# Task goal:
Below are the records; tally the lines in them that include the word "Porin" and reply with the number alone.

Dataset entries
= = = = =

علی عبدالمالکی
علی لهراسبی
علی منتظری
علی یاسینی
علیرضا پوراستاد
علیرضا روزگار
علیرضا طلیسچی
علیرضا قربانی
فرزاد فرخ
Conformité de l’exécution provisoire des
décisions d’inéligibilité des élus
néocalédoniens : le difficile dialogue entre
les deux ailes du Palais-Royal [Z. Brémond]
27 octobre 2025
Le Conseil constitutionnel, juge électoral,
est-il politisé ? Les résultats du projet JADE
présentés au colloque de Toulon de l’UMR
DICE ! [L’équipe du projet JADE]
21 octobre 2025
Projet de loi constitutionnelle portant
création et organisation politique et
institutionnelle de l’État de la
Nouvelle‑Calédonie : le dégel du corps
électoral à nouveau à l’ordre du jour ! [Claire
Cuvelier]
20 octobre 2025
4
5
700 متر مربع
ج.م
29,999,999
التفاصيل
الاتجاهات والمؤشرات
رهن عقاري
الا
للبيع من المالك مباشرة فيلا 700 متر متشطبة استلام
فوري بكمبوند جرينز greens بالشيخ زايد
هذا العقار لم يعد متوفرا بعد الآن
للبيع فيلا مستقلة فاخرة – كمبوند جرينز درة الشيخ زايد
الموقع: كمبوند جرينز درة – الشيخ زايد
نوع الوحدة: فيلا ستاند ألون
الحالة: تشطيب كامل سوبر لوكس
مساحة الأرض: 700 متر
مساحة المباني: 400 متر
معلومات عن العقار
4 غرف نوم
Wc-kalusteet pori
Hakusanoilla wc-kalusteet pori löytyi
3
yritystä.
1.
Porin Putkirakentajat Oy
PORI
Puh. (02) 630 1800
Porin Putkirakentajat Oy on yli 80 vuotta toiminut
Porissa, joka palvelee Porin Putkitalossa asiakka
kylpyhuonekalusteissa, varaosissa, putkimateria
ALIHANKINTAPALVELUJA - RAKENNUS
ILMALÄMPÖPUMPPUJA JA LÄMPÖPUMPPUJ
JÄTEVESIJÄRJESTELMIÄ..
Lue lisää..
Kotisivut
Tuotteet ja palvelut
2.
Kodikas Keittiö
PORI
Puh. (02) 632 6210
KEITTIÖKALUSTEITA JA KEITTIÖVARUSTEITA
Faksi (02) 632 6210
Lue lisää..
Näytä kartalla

= = = = =

# Solution to this exercise:
3